On 16 November 1927 in Madrid, Cubiles introduced the original piano solo version of Ernesto Halffter's ballet Sonatina (containing the well-known "Danza de la Pastora"). It was later presented in a concert version with orchestra and a fully staged ballet (both in 1928).

He premiered most of Joaquín Turina's major works for solo piano. He was the dedicatee and gave the premiere of both sets of Cinco danzas gitanas (Opp. 55 and 84), on 15 January 1932 and 8 March 1935 respectively, in Madrid. He first played En el cortijo: Impresiones andaluzas (On the Farm: Impressions of Andalusia) on 2 February 1942, as part of a recital at the Real Academia de Bellas Artes de San Fernando. Rincón mágico (Magical Corner: Parade in sonata form), Op. 97 (1941–46) is a piece in which Turina paints the portraits of certain friends, including Cubiles, and himself. He characterises Cubiles as "Pepe, el pianista gaditano".

Cubiles became professor of advanced classes at the Madrid Royal Conservatory in 1926, and in 1943 became professor of the special virtuoso class. He was the head of the institution between 1962 and 1964. His students included Joaquín Achúcarro, Guillermo Gonzalez, Yüksel Koptagel and Rafael Orozco.

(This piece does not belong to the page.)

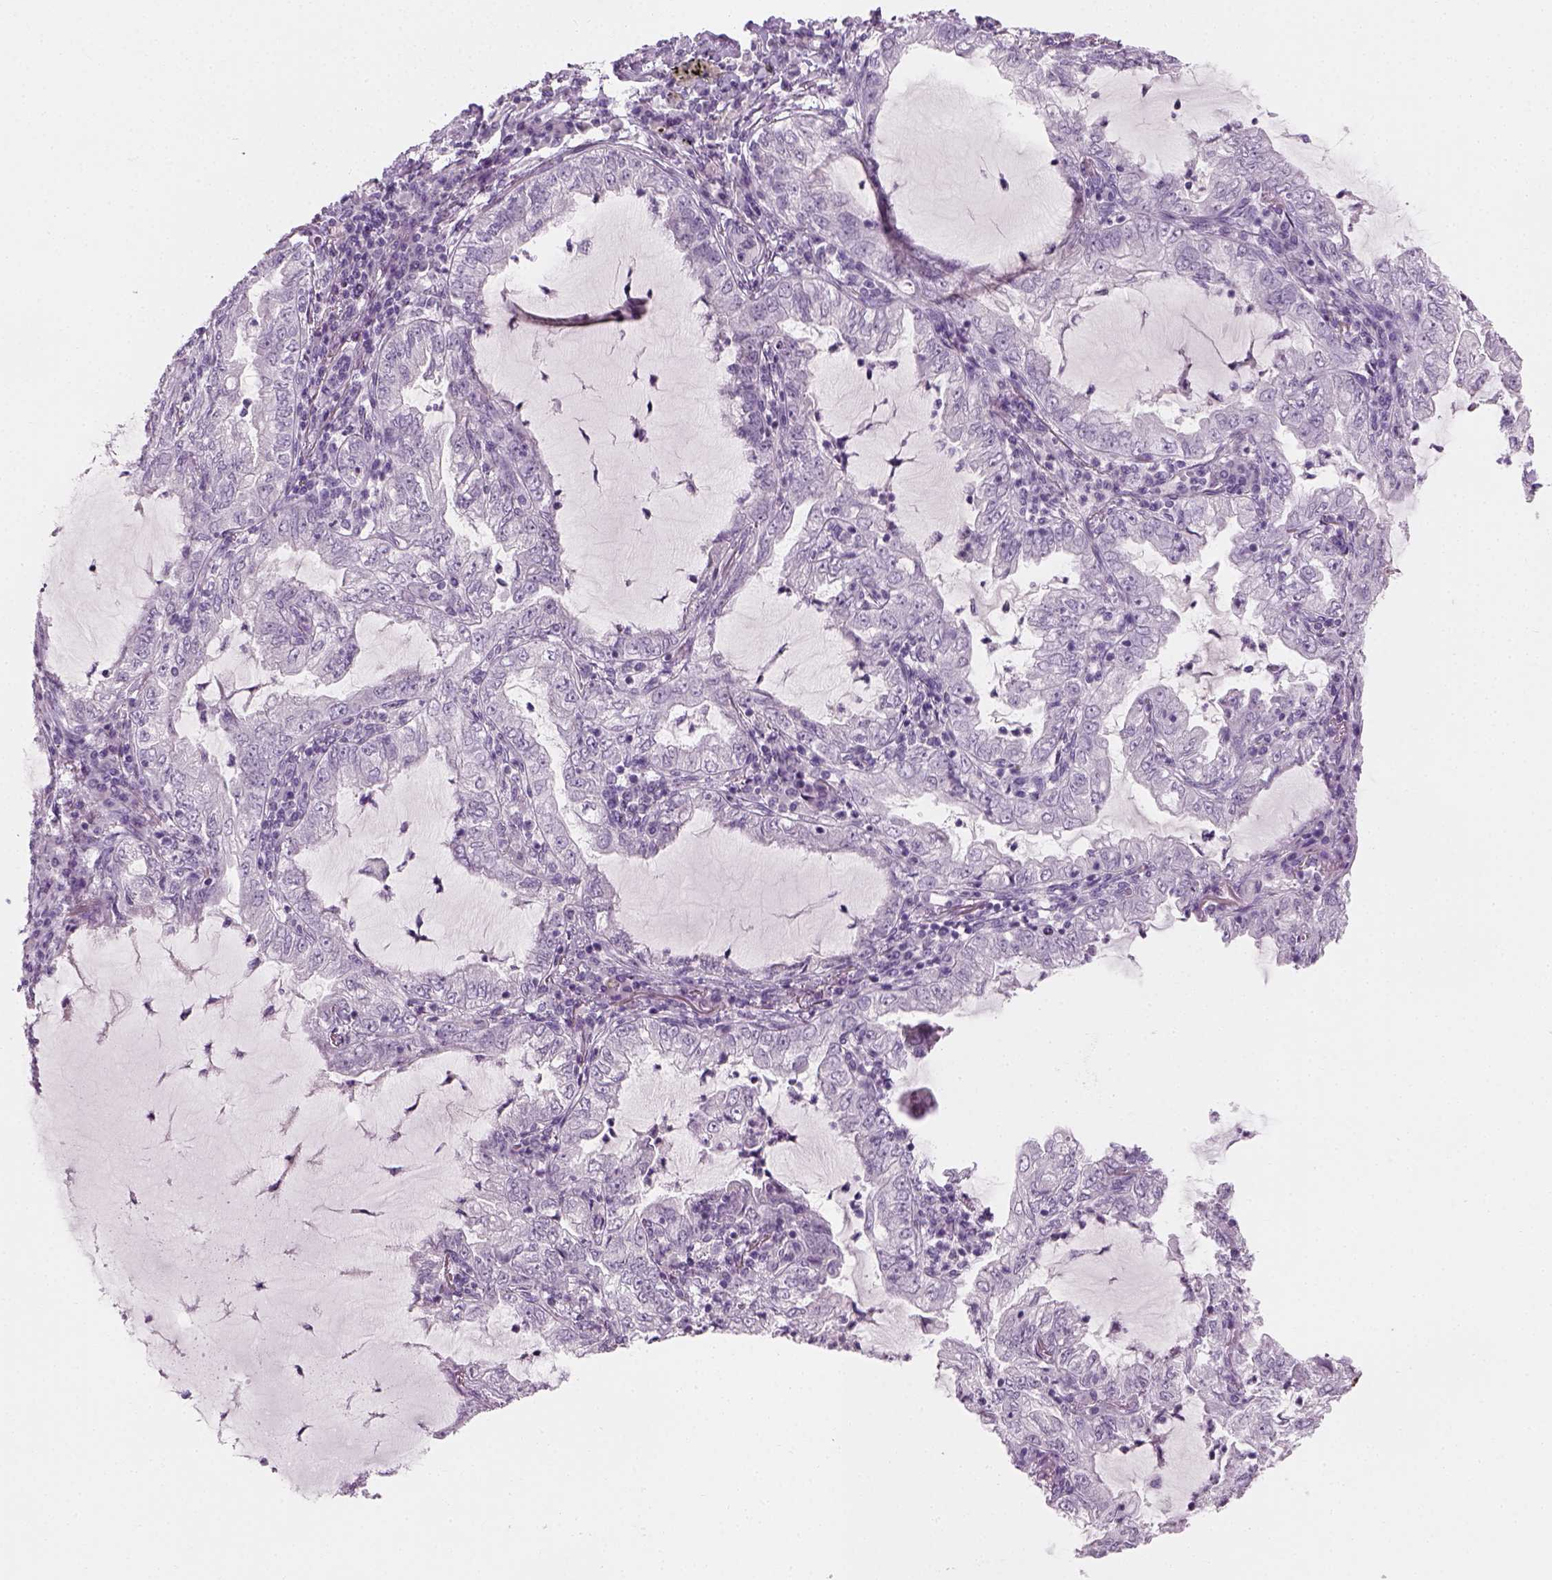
{"staining": {"intensity": "negative", "quantity": "none", "location": "none"}, "tissue": "lung cancer", "cell_type": "Tumor cells", "image_type": "cancer", "snomed": [{"axis": "morphology", "description": "Adenocarcinoma, NOS"}, {"axis": "topography", "description": "Lung"}], "caption": "The immunohistochemistry (IHC) micrograph has no significant positivity in tumor cells of lung cancer (adenocarcinoma) tissue.", "gene": "TH", "patient": {"sex": "female", "age": 73}}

He was elected to the seat left vacant by the death of Enrique Fernández Arbós in the Royal Academy of Fine Arts of St Ferdinand. He was also a member of the Academy of Santa Isabel de Hungria in Seville, and the Hispano-American Academy in Cadiz.

In addition to Nights in the Gardens of Spain, Cubiles recorded numerous solo pieces, including works by Albéniz (the suite Iberia and other works) and Turina (Cinco danzas gitanas, Op. 55).

José Cubiles received the Grand Cross of the Civil Order of Alfonso X, the Wise and the French Legion of Honour. He died in Madrid in 1971, aged 76.